Extract provided —

Speed of rejection

Writer61

Englishman abroad
Joined
Feb 17, 2024
Posts
536
I just had my first rejection for dialogue formatting (it was a fair cop). What surprised me is that the rejection came within a couple of hours of submission, which led me to think that there must be some automation involved.

The corrected version has not come straight back. Can I assume that it is now error-free?

The odd thing is that the submission is an edit, and the errors were not picked up when first published.
 
The odd thing is that the submission is an edit, and the errors were not picked up when first published.
If this was the old mistake, was it in the vicinity of the sections you have edited?

My guess is that someone is looking at edits using a diff tool, to see if you haven't just replaced half a story with a new one, and you caught a stray because the existing error was easy to spot.
 
If this was the old mistake, was it in the vicinity of the sections you have edited?

My guess is that someone is looking at edits using a diff tool, to see if you haven't just replaced half a story with a new one, and you caught a stray because the existing error was easy to spot.
Might be checking new edits of old stories for AI as well which means they're getting closer looks.
 
If this was the old mistake, was it in the vicinity of the sections you have edited?

My guess is that someone is looking at edits using a diff tool, to see if you haven't just replaced half a story with a new one, and you caught a stray because the existing error was easy to spot.
The main change was to combine two published parts into a single one. There were a couple of errors in both original parts so, they would have been in scope for a comparison tool.

As you suggest, it must be a different one than before.

Exercise data —

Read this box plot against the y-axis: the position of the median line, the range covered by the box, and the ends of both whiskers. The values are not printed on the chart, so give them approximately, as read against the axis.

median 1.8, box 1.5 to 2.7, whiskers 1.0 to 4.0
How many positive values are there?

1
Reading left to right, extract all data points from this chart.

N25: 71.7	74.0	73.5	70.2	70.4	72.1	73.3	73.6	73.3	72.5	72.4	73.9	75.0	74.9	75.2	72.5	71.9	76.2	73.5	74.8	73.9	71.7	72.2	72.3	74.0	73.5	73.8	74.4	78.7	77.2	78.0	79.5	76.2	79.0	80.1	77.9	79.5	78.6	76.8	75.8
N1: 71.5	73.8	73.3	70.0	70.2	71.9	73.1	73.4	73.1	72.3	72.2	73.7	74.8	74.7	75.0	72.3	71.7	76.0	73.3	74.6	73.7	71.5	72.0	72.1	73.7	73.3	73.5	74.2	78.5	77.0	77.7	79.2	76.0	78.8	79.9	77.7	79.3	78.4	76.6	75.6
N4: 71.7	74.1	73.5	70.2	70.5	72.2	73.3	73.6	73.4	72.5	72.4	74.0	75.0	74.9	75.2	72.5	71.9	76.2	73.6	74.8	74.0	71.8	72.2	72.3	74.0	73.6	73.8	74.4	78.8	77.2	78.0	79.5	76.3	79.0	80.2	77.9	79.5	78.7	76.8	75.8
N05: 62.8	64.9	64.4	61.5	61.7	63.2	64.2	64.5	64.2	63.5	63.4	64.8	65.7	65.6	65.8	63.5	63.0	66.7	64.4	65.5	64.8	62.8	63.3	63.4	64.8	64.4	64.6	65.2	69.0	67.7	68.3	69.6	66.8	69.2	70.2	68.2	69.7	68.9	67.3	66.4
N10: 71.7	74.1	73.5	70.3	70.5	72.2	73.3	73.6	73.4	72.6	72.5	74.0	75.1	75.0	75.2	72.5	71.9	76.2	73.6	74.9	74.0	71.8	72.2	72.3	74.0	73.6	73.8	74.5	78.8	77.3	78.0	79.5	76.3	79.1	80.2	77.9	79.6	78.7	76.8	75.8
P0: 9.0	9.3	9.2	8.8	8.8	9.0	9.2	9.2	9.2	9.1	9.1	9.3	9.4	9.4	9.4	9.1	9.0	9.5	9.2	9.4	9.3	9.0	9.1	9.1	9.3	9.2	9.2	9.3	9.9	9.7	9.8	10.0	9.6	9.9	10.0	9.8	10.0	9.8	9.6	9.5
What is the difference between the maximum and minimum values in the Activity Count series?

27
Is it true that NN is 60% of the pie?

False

Problems to solve —
1 > Answer these from the forum thread about rejection speed, one line each:
(a) How soon after submission did the first rejection for dialogue formatting arrive?
(b) What tool does one reply guess someone uses to look at edits?
(c) What was the main change in the edited submission?
2 > Resume the forum thread about rejection speed, picking up after its last post.

Answers by task —
1 >
(a) Within a couple of hours.
(b) A diff tool.
(c) Two published parts were combined into a single one.

2 >
 
The main change was to combine two published parts into a single one. There were a couple of errors in both original parts so, they would have been in scope for a comparison tool.

As you suggest, it must be a different one than before.
I've always thought the first time rejection was a word bot triggering off a key words list, no human eyes. Following the AI furor last year, I'd say the site is using more sophisticated tools which trigger faster, but still no human eyes on the first pass.
 
I just had my first rejection for dialogue formatting (it was a fair cop). What surprised me is that the rejection came within a couple of hours of submission, which led me to think that there must be some automation involved.

The corrected version has not come straight back. Can I assume that it is now error-free?

The odd thing is that the submission is an edit, and the errors were not picked up when first published.
It might be that Lit is using a two-layered inspection system: AI for a first sweep to look at formatting and sytax, then a real, live honest to goodness person checking it for conformance to the content rules. Just a WAG on my part but it fits.